TRY IT ->
Please copy every line of the listing below, keeping each one identical to the original.
*** GIVEN DATA ***
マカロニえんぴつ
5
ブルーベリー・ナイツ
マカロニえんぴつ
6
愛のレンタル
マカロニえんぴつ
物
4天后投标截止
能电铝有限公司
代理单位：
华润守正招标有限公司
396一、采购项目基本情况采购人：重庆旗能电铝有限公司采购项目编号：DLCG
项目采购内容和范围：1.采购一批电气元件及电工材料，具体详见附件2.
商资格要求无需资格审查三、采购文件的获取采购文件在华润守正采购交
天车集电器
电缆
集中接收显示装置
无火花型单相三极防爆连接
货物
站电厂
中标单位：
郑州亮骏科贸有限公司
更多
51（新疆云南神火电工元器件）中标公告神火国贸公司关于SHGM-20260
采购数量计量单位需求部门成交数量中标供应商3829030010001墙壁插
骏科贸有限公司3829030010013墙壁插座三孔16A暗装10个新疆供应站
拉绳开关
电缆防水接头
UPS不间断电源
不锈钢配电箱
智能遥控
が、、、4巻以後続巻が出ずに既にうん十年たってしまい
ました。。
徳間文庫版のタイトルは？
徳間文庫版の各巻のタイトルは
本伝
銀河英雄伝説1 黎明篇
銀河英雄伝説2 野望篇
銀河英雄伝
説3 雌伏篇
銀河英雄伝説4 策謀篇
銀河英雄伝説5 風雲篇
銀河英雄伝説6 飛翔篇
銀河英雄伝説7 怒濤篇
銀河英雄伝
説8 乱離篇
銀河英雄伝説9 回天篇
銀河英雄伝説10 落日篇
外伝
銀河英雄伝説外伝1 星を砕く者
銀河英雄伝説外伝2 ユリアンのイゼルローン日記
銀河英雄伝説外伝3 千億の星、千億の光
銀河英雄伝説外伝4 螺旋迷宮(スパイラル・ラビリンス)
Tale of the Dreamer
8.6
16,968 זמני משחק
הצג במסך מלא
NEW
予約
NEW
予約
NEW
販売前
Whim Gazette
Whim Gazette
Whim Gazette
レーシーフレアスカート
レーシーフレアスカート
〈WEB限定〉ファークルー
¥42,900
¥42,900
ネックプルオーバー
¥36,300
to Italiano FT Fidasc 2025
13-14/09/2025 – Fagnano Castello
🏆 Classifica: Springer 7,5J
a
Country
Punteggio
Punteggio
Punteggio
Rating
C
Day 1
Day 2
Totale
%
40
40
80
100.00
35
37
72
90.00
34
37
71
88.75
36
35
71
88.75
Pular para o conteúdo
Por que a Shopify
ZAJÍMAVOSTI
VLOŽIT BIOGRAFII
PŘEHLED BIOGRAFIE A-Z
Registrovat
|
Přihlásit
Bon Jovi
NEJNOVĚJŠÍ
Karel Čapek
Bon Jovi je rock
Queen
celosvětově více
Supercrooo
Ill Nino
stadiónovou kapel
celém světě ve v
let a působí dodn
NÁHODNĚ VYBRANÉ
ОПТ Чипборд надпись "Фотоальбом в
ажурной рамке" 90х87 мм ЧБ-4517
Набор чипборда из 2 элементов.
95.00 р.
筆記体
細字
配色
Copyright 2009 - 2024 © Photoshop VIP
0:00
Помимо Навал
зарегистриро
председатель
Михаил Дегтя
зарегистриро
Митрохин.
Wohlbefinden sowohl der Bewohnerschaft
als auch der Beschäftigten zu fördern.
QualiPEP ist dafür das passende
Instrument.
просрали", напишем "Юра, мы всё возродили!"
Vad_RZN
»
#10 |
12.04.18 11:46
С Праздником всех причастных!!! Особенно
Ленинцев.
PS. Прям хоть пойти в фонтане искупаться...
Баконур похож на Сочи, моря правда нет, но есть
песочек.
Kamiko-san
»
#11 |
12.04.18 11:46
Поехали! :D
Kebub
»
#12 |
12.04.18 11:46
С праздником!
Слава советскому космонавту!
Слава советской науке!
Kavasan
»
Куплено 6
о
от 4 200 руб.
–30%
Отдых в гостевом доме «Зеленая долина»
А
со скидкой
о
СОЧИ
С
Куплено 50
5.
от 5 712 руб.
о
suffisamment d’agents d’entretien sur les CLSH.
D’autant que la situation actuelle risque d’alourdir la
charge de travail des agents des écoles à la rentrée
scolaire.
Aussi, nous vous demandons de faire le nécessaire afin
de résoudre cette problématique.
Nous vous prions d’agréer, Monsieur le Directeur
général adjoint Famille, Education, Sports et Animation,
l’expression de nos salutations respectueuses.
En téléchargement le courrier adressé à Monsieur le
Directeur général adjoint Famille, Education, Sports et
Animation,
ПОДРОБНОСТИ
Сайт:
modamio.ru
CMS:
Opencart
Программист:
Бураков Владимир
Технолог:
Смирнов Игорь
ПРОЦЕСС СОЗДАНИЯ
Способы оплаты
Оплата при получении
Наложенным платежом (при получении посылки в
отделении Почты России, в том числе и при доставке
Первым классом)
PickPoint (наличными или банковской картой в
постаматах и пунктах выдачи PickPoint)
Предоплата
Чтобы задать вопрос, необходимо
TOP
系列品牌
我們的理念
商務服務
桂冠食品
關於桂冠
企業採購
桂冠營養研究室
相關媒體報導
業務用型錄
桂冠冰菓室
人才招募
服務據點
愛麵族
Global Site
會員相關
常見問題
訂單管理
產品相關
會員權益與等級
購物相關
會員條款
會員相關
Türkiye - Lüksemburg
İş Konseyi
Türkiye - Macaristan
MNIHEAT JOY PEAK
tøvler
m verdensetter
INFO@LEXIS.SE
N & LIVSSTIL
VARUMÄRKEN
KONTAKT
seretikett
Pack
*** End of GIVEN DATA ***
RESULT OF THE EXERCISE ->
マカロニえんぴつ
5
ブルーベリー・ナイツ
マカロニえんぴつ
6
愛のレンタル
マカロニえんぴつ
物
4天后投标截止
能电铝有限公司
代理单位：
华润守正招标有限公司
396一、采购项目基本情况采购人：重庆旗能电铝有限公司采购项目编号：DLCG
项目采购内容和范围：1.采购一批电气元件及电工材料，具体详见附件2.
商资格要求无需资格审查三、采购文件的获取采购文件在华润守正采购交
天车集电器
电缆
集中接收显示装置
无火花型单相三极防爆连接
货物
站电厂
中标单位：
郑州亮骏科贸有限公司
更多
51（新疆云南神火电工元器件）中标公告神火国贸公司关于SHGM-20260
采购数量计量单位需求部门成交数量中标供应商3829030010001墙壁插
骏科贸有限公司3829030010013墙壁插座三孔16A暗装10个新疆供应站
拉绳开关
电缆防水接头
UPS不间断电源
不锈钢配电箱
智能遥控
が、、、4巻以後続巻が出ずに既にうん十年たってしまい
ました。。
徳間文庫版のタイトルは？
徳間文庫版の各巻のタイトルは
本伝
銀河英雄伝説1 黎明篇
銀河英雄伝説2 野望篇
銀河英雄伝
説3 雌伏篇
銀河英雄伝説4 策謀篇
銀河英雄伝説5 風雲篇
銀河英雄伝説6 飛翔篇
銀河英雄伝説7 怒濤篇
銀河英雄伝
説8 乱離篇
銀河英雄伝説9 回天篇
銀河英雄伝説10 落日篇
外伝
銀河英雄伝説外伝1 星を砕く者
銀河英雄伝説外伝2 ユリアンのイゼルローン日記
銀河英雄伝説外伝3 千億の星、千億の光
銀河英雄伝説外伝4 螺旋迷宮(スパイラル・ラビリンス)
Tale of the Dreamer
8.6
16,968 זמני משחק
הצג במסך מלא
NEW
予約
NEW
予約
NEW
販売前
Whim Gazette
Whim Gazette
Whim Gazette
レーシーフレアスカート
レーシーフレアスカート
〈WEB限定〉ファークルー
¥42,900
¥42,900
ネックプルオーバー
¥36,300
to Italiano FT Fidasc 2025
13-14/09/2025 – Fagnano Castello
🏆 Classifica: Springer 7,5J
a
Country
Punteggio
Punteggio
Punteggio
Rating
C
Day 1
Day 2
Totale
%
40
40
80
100.00
35
37
72
90.00
34
37
71
88.75
36
35
71
88.75
Pular para o conteúdo
Por que a Shopify
ZAJÍMAVOSTI
VLOŽIT BIOGRAFII
PŘEHLED BIOGRAFIE A-Z
Registrovat
|
Přihlásit
Bon Jovi
NEJNOVĚJŠÍ
Karel Čapek
Bon Jovi je rock
Queen
celosvětově více
Supercrooo
Ill Nino
stadiónovou kapel
celém světě ve v
let a působí dodn
NÁHODNĚ VYBRANÉ
ОПТ Чипборд надпись "Фотоальбом в
ажурной рамке" 90х87 мм ЧБ-4517
Набор чипборда из 2 элементов.
95.00 р.
筆記体
細字
配色
Copyright 2009 - 2024 © Photoshop VIP
0:00
Помимо Навал
зарегистриро
председатель
Михаил Дегтя
зарегистриро
Митрохин.
Wohlbefinden sowohl der Bewohnerschaft
als auch der Beschäftigten zu fördern.
QualiPEP ist dafür das passende
Instrument.
просрали", напишем "Юра, мы всё возродили!"
Vad_RZN
»
#10 |
12.04.18 11:46
С Праздником всех причастных!!! Особенно
Ленинцев.
PS. Прям хоть пойти в фонтане искупаться...
Баконур похож на Сочи, моря правда нет, но есть
песочек.
Kamiko-san
»
#11 |
12.04.18 11:46
Поехали! :D
Kebub
»
#12 |
12.04.18 11:46
С праздником!
Слава советскому космонавту!
Слава советской науке!
Kavasan
»
Куплено 6
о
от 4 200 руб.
–30%
Отдых в гостевом доме «Зеленая долина»
А
со скидкой
о
СОЧИ
С
Куплено 50
5.
от 5 712 руб.
о
suffisamment d’agents d’entretien sur les CLSH.
D’autant que la situation actuelle risque d’alourdir la
charge de travail des agents des écoles à la rentrée
scolaire.
Aussi, nous vous demandons de faire le nécessaire afin
de résoudre cette problématique.
Nous vous prions d’agréer, Monsieur le Directeur
général adjoint Famille, Education, Sports et Animation,
l’expression de nos salutations respectueuses.
En téléchargement le courrier adressé à Monsieur le
Directeur général adjoint Famille, Education, Sports et
Animation,
ПОДРОБНОСТИ
Сайт:
modamio.ru
CMS:
Opencart
Программист:
Бураков Владимир
Технолог:
Смирнов Игорь
ПРОЦЕСС СОЗДАНИЯ
Способы оплаты
Оплата при получении
Наложенным платежом (при получении посылки в
отделении Почты России, в том числе и при доставке
Первым классом)
PickPoint (наличными или банковской картой в
постаматах и пунктах выдачи PickPoint)
Предоплата
Чтобы задать вопрос, необходимо
TOP
系列品牌
我們的理念
商務服務
桂冠食品
關於桂冠
企業採購
桂冠營養研究室
相關媒體報導
業務用型錄
桂冠冰菓室
人才招募
服務據點
愛麵族
Global Site
會員相關
常見問題
訂單管理
產品相關
會員權益與等級
購物相關
會員條款
會員相關
Türkiye - Lüksemburg
İş Konseyi
Türkiye - Macaristan
MNIHEAT JOY PEAK
tøvler
m verdensetter
INFO@LEXIS.SE
N & LIVSSTIL
VARUMÄRKEN
KONTAKT
seretikett
Pack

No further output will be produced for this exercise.